• _Work to be completed_
Could you reproduce, word for word, everything below from the line containing "right eye: (853, 407)" down to the line containing "root of tail: (555, 871)", with both of those lines included and no others?

——

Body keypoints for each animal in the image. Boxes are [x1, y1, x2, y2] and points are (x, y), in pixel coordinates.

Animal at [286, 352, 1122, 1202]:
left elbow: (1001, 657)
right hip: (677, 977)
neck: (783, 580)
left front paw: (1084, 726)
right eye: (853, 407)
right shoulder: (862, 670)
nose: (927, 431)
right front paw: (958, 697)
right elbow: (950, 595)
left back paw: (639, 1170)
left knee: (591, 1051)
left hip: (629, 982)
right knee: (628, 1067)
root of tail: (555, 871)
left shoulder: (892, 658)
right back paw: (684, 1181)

——

• _Answer to the problem_
right eye: (853, 407)
right shoulder: (862, 670)
nose: (927, 431)
right front paw: (958, 697)
right elbow: (950, 595)
left back paw: (639, 1170)
left knee: (591, 1051)
left hip: (629, 982)
right knee: (628, 1067)
root of tail: (555, 871)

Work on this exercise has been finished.